DCT automatic gearboxes like the GLB’s are typically very fuel efficient and this, coupled with the car’s lighter, two-wheel drive set-up means that the 200’s economy figures are impressive. Performance isn't bad either.

The 250 petrol, also a 2.0-litre and in two-wheel drive, is noticeably more powerful but much thirstier, too. It’s likely buyers would be more tempted by the 220d which, although it’s only offered only in four-wheel drive form, is not only more economical but likely to be quicker through the gears when overtaking.

In between them is the 200d diesel. Available with two or four-wheel drive, it appears to be the most rounded GLB in terms of performance and economy and, no doubt, price.
Meanwhile, there are rumours that a more powerful Mercedes-AMG 35 version or even an AMG 45 will follow in due course, offering very strong acceleration at the expense of fuel economy.

Trims 

At the time of writing, there is no word on trims but we expect the GLB to follow existing Mercedes models in having SE, Urban Edition, Sport and AMG Line trims.

Reliability and warranty 

In common with all new Mercedes cars, the GLB has a three-year warranty. Save for a few notable exceptions including Kia, whose warranty is seven years, that’s standard across the industry.

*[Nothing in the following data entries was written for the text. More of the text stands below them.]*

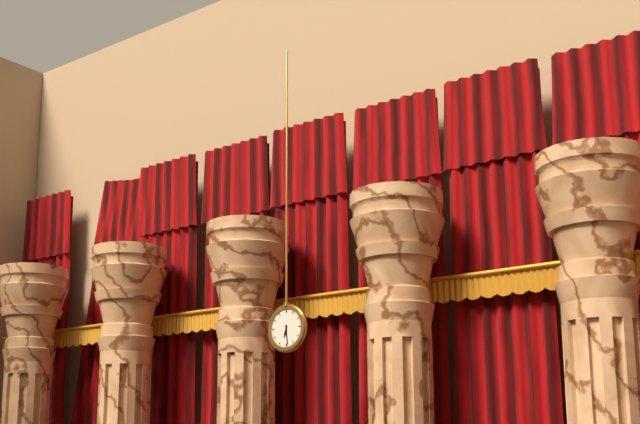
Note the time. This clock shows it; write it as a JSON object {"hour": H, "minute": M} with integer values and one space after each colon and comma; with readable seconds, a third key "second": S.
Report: {"hour": 6, "minute": 29}
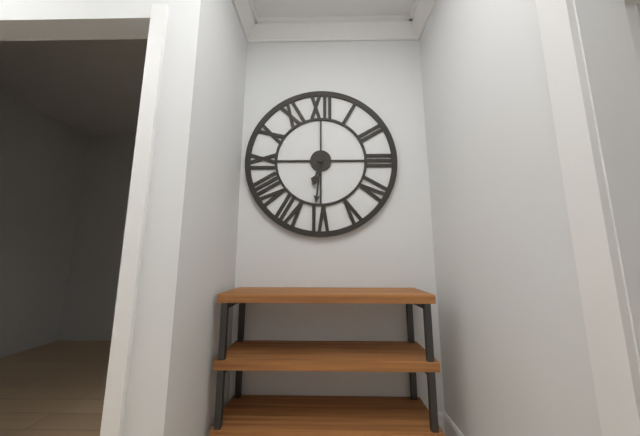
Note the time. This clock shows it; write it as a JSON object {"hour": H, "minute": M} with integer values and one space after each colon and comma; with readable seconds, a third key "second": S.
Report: {"hour": 6, "minute": 31}
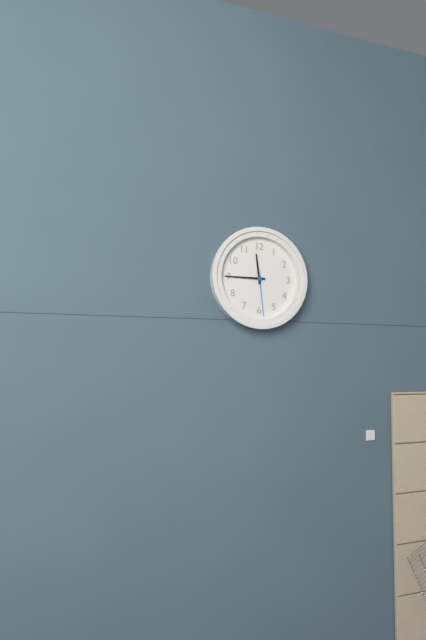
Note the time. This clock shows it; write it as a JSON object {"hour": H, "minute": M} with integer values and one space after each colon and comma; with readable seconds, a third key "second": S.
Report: {"hour": 11, "minute": 45}
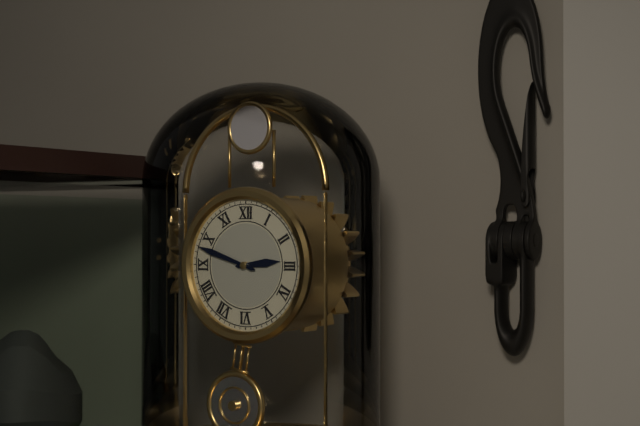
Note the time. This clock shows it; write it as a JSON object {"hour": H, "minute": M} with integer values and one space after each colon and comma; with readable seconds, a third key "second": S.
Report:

Perhaps because owners expect nothing but the best from their Mercedes, the brand doesn't perform that well in the annual Auto Express Driver Power owner satisfaction survey. That said, its highest ranked model in the 2019 survey is the GLB’s sister car, the GLC.

The GLB shares many tried and tested components with other Mercedes models, so we don't expect there to be any serious reliability issues.

Used 

Being a Mercedes and a compact SUV that’s reasonably priced, the GLB should hold its value at least well as any premium rival - meaning high used prices, but potentially strong value finance rates.

It’s roomy and practical, too, where rivals balance style over practicality, often at the expense of interior space and functionality. On that point, a GLB with the optional third row of seats promises to be quite rare in the sector and should be a desirable used car.

The best used value is likely to lie with the thirsty 250 petrol model, as we’d expect this to drop in value comparatively fast, making it a more affordable used buy. A used 200 petrol will be an affordable entry point for buyers on a budget. Of the diesels, a two-wheel-drive 200d should be plentiful and available at a wide range of prices.